**WRITTEN EXERCISE A**
Filter the listing below, keeping every line that contains the string "como". Case matters.

**TEXT BLOCK**
▬▬▬▬▬▬

# FIRST TIME COHUTTA



## deathwish (Dec 7, 2021)

Not trying to find out anybodies hunting spots, where might be a good location on the wildness side to check out.


----------



## kevin17 (Dec 7, 2021)

3 forks. East cowpen. You will definitely be able to get away from people.


----------



## deathwish (Dec 7, 2021)

kevin17 said:


> 3 forks. East cowpen. You will definitely be able to get away from people.


Been looking at a topo map, there is a 4wd around cowpen mountain can that be traveled during the hunts, you could get away from people in this area also. Was also looking at rough creek around bald mountain, familiar with area?


----------



## Professor (Dec 7, 2021)

deathwish said:


> Been looking at a topo map, there is a 4wd around cowpen mountain can that be traveled during the hunts, you could get away from people in this area also. Was also looking at rough creek around bald mountain, familiar with area?


It is not hard to get away from people. Nearly everyone is within 200 yards of the rd. Camping away from everyone is difficult.


----------



## whitetailfreak (Dec 7, 2021)

Just be aware that it is archery only for the remainder of the season.


----------



## deathwish (Dec 7, 2021)

whitetailfreak said:


> Just be aware that it is archery only for the remainder of the season.

▬▬▬▬▬▬

**WORKING DATA**
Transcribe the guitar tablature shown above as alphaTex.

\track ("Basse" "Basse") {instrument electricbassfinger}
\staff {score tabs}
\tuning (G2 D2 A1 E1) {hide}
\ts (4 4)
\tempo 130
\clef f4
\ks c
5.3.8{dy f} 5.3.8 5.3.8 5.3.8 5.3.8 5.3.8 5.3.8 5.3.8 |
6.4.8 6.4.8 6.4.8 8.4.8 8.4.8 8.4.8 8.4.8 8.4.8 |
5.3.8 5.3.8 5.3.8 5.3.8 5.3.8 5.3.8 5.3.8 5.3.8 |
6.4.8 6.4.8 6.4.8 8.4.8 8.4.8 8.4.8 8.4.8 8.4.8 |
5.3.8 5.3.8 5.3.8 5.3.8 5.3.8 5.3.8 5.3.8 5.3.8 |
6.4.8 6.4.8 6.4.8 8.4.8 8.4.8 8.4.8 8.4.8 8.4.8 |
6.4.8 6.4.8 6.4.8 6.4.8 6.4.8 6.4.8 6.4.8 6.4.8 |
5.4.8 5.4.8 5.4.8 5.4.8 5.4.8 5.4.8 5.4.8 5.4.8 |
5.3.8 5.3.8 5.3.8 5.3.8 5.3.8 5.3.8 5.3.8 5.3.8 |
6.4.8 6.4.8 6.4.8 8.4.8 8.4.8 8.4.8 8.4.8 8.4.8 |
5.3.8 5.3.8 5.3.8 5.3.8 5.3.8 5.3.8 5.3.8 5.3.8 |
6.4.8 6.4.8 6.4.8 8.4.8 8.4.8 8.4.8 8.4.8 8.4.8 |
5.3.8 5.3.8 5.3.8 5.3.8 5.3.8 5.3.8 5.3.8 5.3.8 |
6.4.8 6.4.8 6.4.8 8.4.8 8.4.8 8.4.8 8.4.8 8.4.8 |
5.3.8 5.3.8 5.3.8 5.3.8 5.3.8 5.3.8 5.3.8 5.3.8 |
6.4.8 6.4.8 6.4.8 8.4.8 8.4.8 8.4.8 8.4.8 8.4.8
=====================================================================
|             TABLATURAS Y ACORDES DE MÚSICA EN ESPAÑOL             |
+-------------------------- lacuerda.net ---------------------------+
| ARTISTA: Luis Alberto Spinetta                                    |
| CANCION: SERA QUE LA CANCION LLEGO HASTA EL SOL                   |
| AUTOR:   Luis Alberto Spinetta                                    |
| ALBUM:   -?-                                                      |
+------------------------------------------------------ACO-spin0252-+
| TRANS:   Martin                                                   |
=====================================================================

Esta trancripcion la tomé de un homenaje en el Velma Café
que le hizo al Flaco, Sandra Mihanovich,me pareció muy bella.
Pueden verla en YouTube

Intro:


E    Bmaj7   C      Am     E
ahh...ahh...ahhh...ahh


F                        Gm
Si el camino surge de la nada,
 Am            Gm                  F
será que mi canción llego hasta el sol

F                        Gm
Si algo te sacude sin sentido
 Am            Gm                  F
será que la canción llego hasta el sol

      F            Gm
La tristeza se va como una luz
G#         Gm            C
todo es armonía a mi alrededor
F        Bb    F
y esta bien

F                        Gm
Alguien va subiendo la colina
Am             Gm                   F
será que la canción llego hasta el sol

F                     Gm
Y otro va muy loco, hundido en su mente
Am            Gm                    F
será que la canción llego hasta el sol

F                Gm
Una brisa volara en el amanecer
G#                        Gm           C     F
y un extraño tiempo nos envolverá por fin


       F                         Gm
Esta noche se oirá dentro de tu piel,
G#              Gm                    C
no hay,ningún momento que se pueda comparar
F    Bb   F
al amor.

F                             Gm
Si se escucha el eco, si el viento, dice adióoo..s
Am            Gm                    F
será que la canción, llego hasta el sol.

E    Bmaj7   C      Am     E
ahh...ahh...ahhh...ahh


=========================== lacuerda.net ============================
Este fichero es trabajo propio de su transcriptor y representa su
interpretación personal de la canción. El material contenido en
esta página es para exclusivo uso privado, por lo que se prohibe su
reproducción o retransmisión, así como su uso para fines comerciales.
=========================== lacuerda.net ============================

▬▬▬▬▬▬

**WRITTEN EXERCISE B**
In the Cohutta hunting thread, how far from the road does Professor say nearly everyone is?

**CORRECT RESULT A**
La tristeza se va como una luz
reproducción o retransmisión, así como su uso para fines comerciales.

**CORRECT RESULT B**
Within 200 yards.